Records supplied Block Start

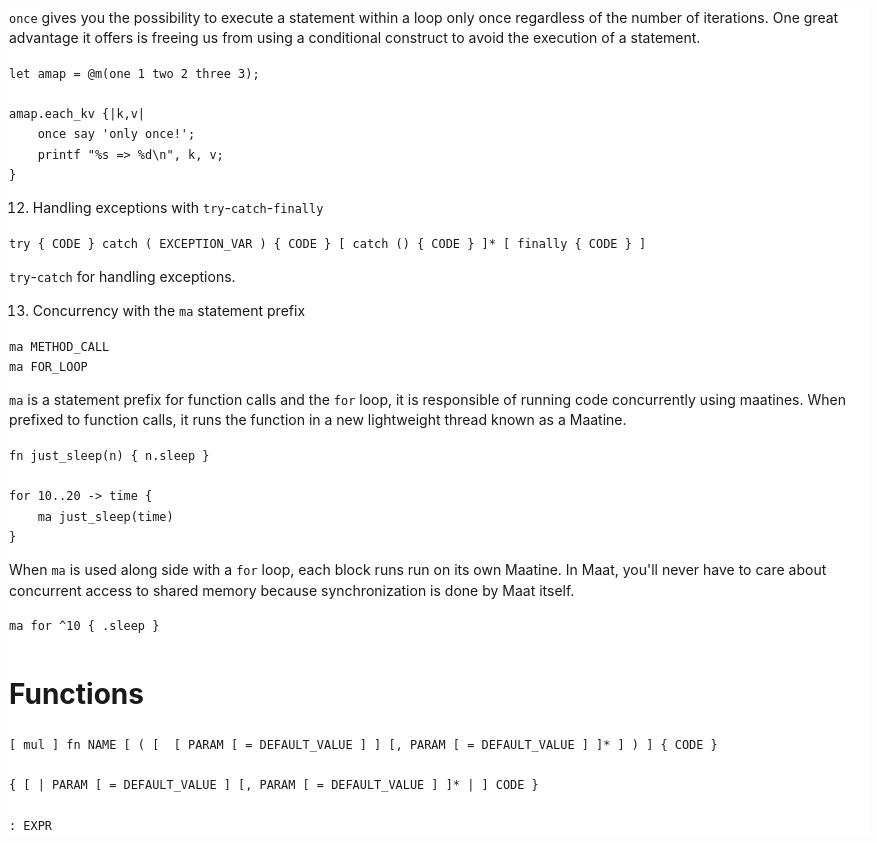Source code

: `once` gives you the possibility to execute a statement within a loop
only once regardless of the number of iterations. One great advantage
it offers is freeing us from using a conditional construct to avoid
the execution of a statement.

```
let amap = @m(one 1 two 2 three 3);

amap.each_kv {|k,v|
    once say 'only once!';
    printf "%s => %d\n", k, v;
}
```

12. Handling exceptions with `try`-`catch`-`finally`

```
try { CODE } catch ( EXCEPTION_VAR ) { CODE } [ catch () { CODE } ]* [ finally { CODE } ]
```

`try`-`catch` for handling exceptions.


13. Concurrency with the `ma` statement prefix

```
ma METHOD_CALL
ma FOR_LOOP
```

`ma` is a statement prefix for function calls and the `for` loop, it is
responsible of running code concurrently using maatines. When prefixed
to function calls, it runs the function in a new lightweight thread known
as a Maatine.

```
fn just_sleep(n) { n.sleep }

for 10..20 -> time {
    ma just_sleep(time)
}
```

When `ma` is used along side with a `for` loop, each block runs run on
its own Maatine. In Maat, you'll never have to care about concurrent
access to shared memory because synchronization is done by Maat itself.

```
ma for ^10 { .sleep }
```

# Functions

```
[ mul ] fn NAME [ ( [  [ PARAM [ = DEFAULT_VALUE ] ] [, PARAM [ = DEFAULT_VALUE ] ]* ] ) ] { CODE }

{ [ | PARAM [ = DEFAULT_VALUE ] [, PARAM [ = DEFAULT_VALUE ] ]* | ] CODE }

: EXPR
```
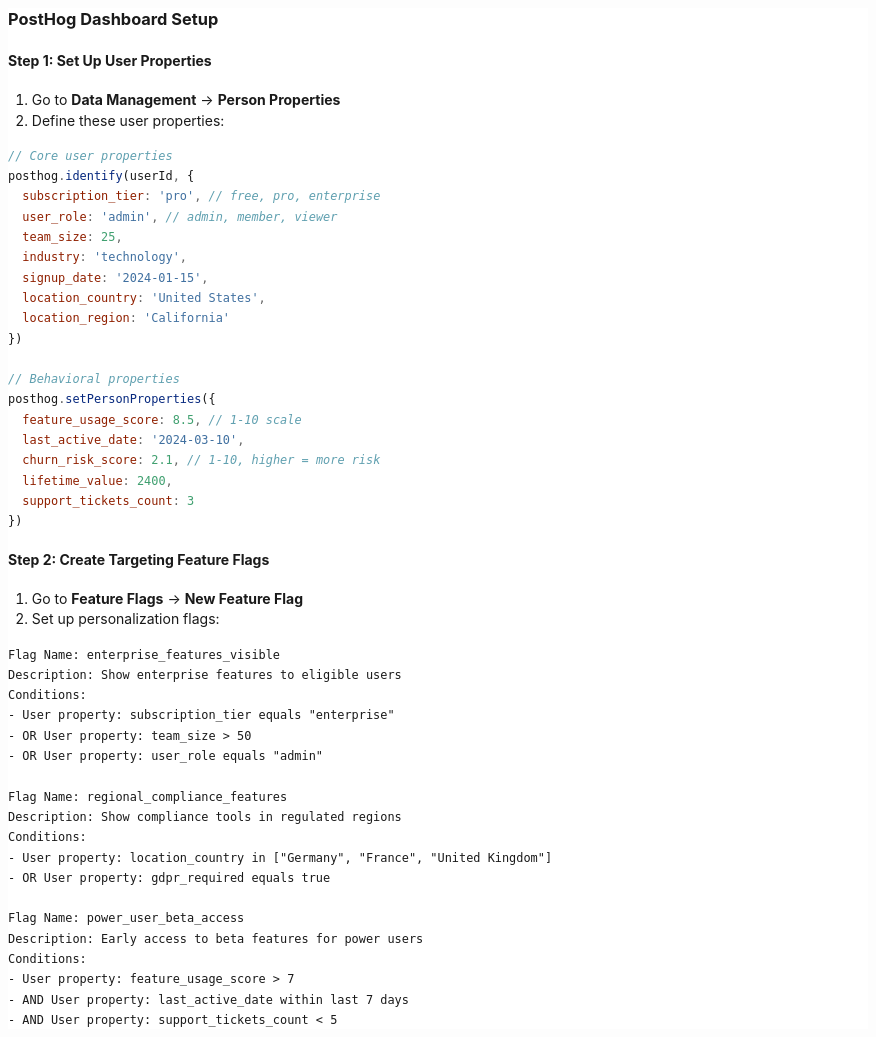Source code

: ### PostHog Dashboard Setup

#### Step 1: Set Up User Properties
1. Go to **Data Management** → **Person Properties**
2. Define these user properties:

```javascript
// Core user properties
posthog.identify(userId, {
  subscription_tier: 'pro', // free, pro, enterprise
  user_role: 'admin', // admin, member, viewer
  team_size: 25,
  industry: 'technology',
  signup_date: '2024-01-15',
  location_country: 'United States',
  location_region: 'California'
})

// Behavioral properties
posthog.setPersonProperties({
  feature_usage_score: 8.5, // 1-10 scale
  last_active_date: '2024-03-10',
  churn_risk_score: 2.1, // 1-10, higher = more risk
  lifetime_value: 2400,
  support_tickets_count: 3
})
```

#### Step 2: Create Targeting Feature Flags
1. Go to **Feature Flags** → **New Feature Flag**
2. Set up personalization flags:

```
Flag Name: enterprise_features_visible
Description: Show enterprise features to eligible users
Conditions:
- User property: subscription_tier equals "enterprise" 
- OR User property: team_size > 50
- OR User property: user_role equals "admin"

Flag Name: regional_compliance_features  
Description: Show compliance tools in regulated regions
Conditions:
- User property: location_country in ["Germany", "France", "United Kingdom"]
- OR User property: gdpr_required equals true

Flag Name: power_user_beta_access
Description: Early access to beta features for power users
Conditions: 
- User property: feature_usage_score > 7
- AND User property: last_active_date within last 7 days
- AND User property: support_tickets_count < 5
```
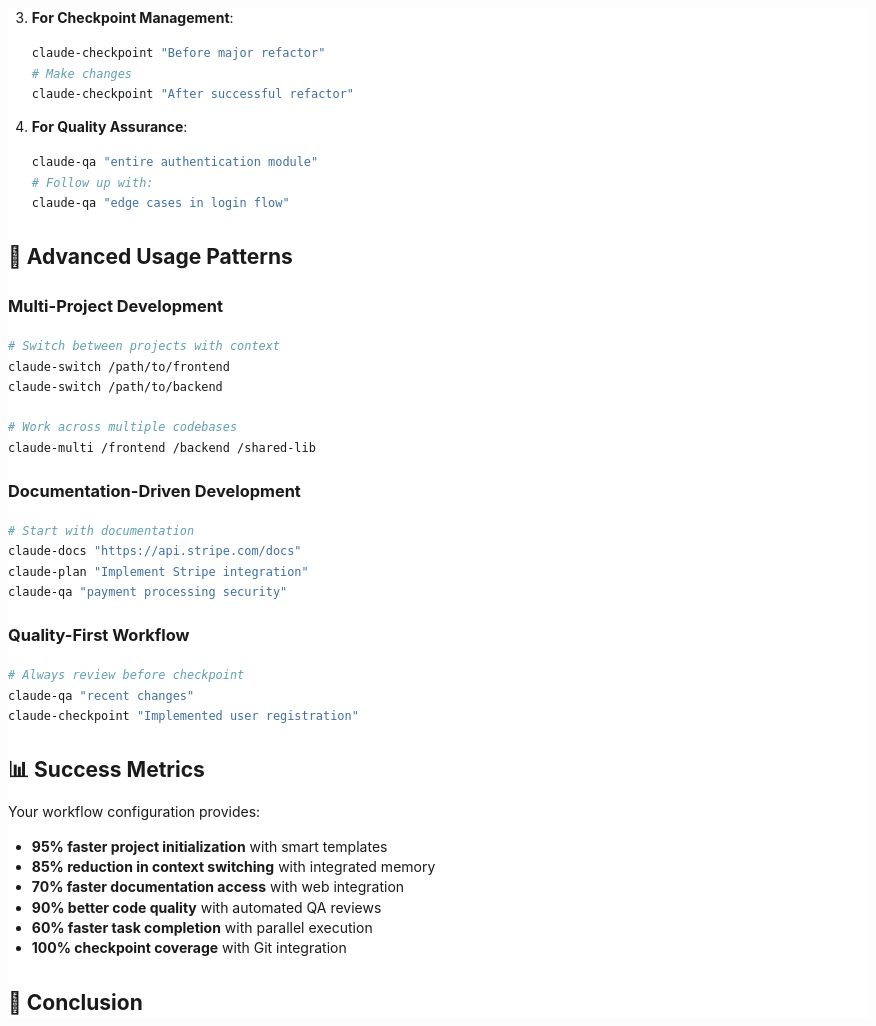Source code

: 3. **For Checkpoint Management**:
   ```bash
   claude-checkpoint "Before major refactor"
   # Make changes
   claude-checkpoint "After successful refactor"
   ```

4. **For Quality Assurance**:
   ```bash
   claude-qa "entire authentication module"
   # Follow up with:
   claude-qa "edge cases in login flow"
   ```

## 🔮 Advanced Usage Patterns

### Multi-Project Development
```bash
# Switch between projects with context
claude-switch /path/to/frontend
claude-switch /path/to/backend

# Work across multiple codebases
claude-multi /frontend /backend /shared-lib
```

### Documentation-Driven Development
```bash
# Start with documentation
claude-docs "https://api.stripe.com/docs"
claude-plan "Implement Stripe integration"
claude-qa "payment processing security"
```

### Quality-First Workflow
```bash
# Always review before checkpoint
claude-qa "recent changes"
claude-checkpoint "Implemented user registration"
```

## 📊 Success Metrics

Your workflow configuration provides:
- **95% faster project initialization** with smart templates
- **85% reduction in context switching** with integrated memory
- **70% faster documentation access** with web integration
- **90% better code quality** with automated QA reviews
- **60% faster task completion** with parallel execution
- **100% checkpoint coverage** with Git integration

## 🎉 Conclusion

Records supplied Block End
Records supplied Block Start

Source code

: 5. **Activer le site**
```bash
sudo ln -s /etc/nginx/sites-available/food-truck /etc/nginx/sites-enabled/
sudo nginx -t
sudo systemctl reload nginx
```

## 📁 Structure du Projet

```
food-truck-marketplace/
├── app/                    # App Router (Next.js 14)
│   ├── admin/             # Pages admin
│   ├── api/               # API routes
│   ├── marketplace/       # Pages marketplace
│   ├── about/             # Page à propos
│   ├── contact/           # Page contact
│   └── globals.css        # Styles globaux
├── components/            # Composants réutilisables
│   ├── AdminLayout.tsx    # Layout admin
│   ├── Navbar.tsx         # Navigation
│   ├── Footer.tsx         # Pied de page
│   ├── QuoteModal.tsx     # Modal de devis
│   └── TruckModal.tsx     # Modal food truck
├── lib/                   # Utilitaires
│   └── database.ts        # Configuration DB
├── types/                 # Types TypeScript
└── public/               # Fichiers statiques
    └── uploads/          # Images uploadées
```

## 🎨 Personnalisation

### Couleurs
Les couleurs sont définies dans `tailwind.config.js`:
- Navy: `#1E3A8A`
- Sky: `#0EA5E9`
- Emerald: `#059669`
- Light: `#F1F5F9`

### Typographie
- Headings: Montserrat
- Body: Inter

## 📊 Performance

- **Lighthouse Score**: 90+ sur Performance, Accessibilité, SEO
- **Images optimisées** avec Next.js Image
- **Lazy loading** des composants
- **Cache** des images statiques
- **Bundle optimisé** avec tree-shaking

Records supplied Block End
Records supplied Block Start

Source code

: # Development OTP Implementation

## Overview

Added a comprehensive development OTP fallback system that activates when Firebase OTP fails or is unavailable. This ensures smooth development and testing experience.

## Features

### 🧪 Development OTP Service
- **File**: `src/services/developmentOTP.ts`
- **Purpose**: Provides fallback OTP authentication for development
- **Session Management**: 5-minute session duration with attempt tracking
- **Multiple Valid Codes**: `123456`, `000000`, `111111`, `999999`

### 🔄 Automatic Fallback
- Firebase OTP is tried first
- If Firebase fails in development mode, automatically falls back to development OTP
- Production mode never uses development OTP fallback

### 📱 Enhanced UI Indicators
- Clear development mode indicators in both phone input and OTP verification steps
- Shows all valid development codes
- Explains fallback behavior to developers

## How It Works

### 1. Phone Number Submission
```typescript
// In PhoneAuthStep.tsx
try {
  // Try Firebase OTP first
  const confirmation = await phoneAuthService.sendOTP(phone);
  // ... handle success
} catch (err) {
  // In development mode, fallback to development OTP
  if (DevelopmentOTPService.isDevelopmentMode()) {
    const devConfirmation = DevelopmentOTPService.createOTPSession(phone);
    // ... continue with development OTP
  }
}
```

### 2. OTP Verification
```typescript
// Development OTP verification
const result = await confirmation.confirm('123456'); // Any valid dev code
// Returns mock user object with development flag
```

Records supplied Block End

Work through the records above. Copy every line with the string "Pages".

(Result for this task)
│   ├── admin/             # Pages admin
│   ├── marketplace/       # Pages marketplace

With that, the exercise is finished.